И вот у него дома была одна калоша, которую он хранил, словно какой-то важнейший артефакт. Эта калоша была очень качественная, производства еще дореволюционного завода «Треугольник», который потом называли «Красным треугольником». И он всегда всем гостям, знакомым и незнакомым, демонстрировал эту калошу и говорил: вот какое качество было раньше. И кто-то на него настучал. Естественно, было пришито черт-те что: японский шпион, абиссинский шпион, новозеландский шпион, но это неважно, на это никто не обращал внимания, даже сами следователи. Потом меня от него выдернули и повезли в Кресты на сохранение — там сидели уже не нужные для следствия люди и ждали отправки. У нас было плохо с куревом, и от этого мы очень страдали. В первый день я сунул руку в телогрейку — я все еще был в лагерном — и обнаружил, что он запихнул мне в карман целую пачку сигарет «Аврора». В тех обстоятельствах оторвать от себя целую пачку сигарет — это был почти подвиг.

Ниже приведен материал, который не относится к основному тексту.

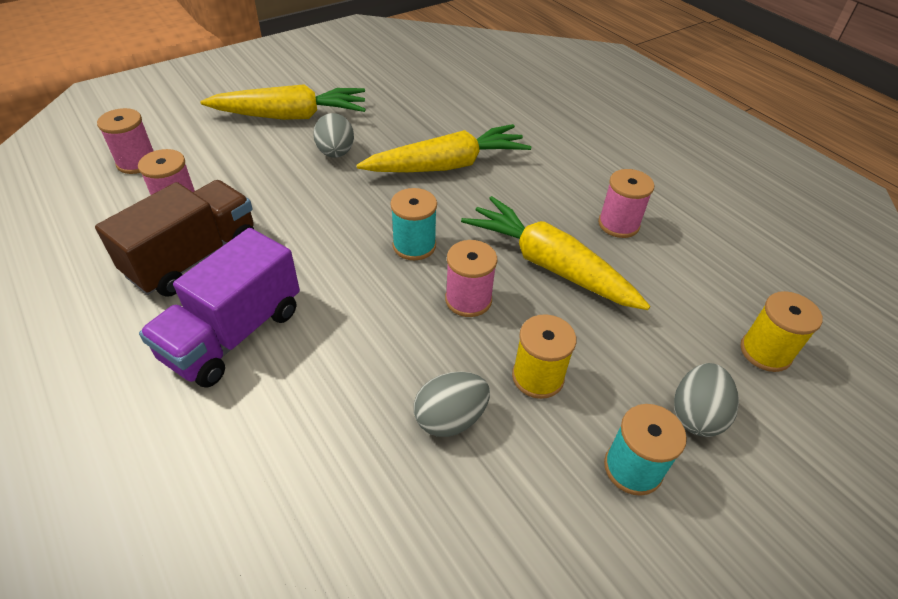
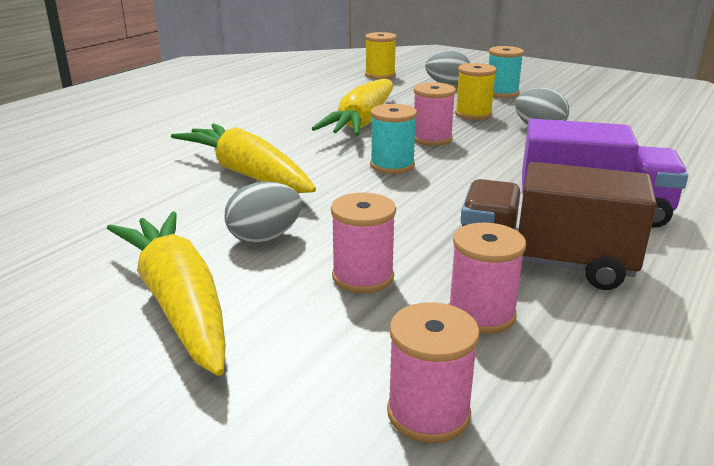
camera: 110 degrees left, 20 degrees down
pink spool [598,169,654,238] -> pink spool moved to [331,193,396,293]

Зачем же меня привозили? Дело в том, что моя мать, естественно, все время писала и хлопотала, притом совершенно напрасно, потому что это абсолютно бессмысленно. Но она-то этого не знала, она вообще была очень правоверной: таков порядок, нужно использовать все что есть, они обратят внимание, они пересмотрят дело, они поймут, они разберутся. Такая доверчивая натура дореволюционного склада. Она платила какие-то деньги адвокату, а он, конечно, ничего не делал. Все эти адвокаты имели по сто наших дел и сами осознавали, что рыпаться бессмысленно. Это были жулики, которые с родственников каждого из этих своих подопечных брали деньги, потому что им, дескать, нужно ехать в Москву, подавать какие-то документы. Но они никуда не ездили и ничего не подавали, это было чистое жульничество.
Пока я сидел на Шпалерке во время пересмотра дела, меня и вызвали-то всего один раз. То ли майор, то ли подполковник, то ли полковник Маляров… Шпалерка — старинная тюрьма, которая расположена со стороны заднего фасада Большого дома, она существует с дореволюционных времен. Во время революции там, где был Большой дом, был губернский суд, его сожгли, а тюрьму, конечно, нет. Забавно, кстати, что тюрьмы почти везде не тронули — знали большевики-засранцы, что понадобятся. Сожгли только одну, так называемый Литовский замок, который был напротив Мариинского театра, остальное оставили. А еще очевидцы рассказывали, что во время войны немцы бомбили все, но не трогали тюрьмы… Но это так, лирическое отступление.